The Duchess’s dread of it, by contrast, grew, as she contemplated parting from her baby. ‘She is growing so big and is as sharp as a needle, & so well. She sleeps beautifully and has always got a smile ready.’23 As the day of departure, 6 January 1927, loomed she became ‘more and more miserable’.24 That morning, when the nanny brought the baby Princess down to say goodbye, the Duchess was emotional and so she ‘drank some champagne and tried not to weep’.25
The trip – the first time the Duke had been asked by his father to represent him on an imperial mission – was gruelling and long but the young cou
ple learned a lot and the voyage was a personal success for both of them. They were impressed by the apparent strength of the Empire and the loyalty of its citizens to the Crown. Their travels gave the Duke confidence in his ability to confront the world and it showed the Duchess that she could support her husband in his public as well as his private life, abroad as well as at home. On their return to Britain, the Duke and Duchess, with Princess Elizabeth in her mother’s arms, appeared on the balcony at Buckingham Palace, cheered by ecstatic crowds in the Mall. The Times reported, ‘Twice the Duchess, her face radiant with smiles, brought the Princess forward.’
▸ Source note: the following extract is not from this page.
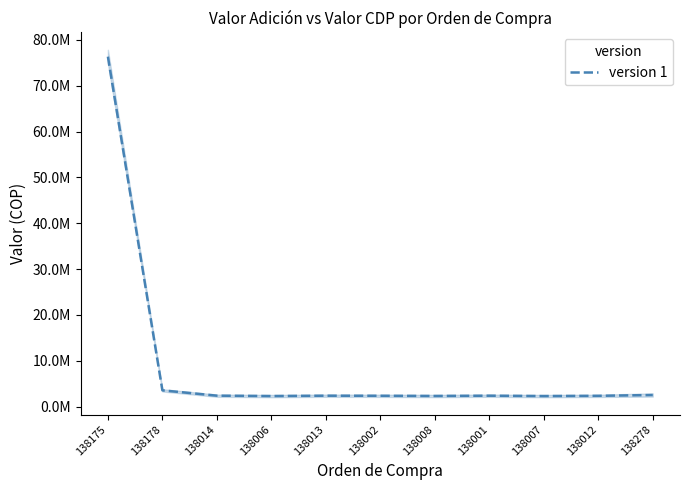

What is the difference between the values at 138013 and 138008?

60216.2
Both families were delighted to have their children back after a successful tour, and the Duke and Duchess were overjoyed to be with their daughter once more. The Duke told Lionel Logue that he could now talk to his father without any problem. And the King wrote to Queen Mary saying how pleased he was to have his second son back. He had spoken to him several times and found him ‘most sensible, very different from David’.26 The Prince of Wales was charming and charismatic, but the King considered him to be so careless of his responsibilities that he would not allow him access to confidential information. The King was also dismayed that, unlike the Duke of York, the Prince of Wales had shown no signs of wanting to marry and start a family.
On 21 August 1930, the Yorks’ second daughter, whom they named Margaret Rose, was born at Glamis. The Duchess soon realized that she had a character very different from that of her elder sister. She wrote to Cosmo Lang, now Archbishop of Canterbury, ‘She has got large blue eyes and a will of iron, which is all the equipment that a lady needs!’27
Through the 1920s and early 1930s the international economic crisis became chronic. Business failures abounded and unemployment grew almost everywhere. As the Depression bit deeper, charities and other organizations needed more and more help with fundraising. The Duchess’s role in the life of the country grew ever more significant as she took on more and more charities, regiments and other public duties. She found it tragic that so many men would never work again and, calling herself an ‘anti-feminist’, she thought that women should give up jobs so that men could work.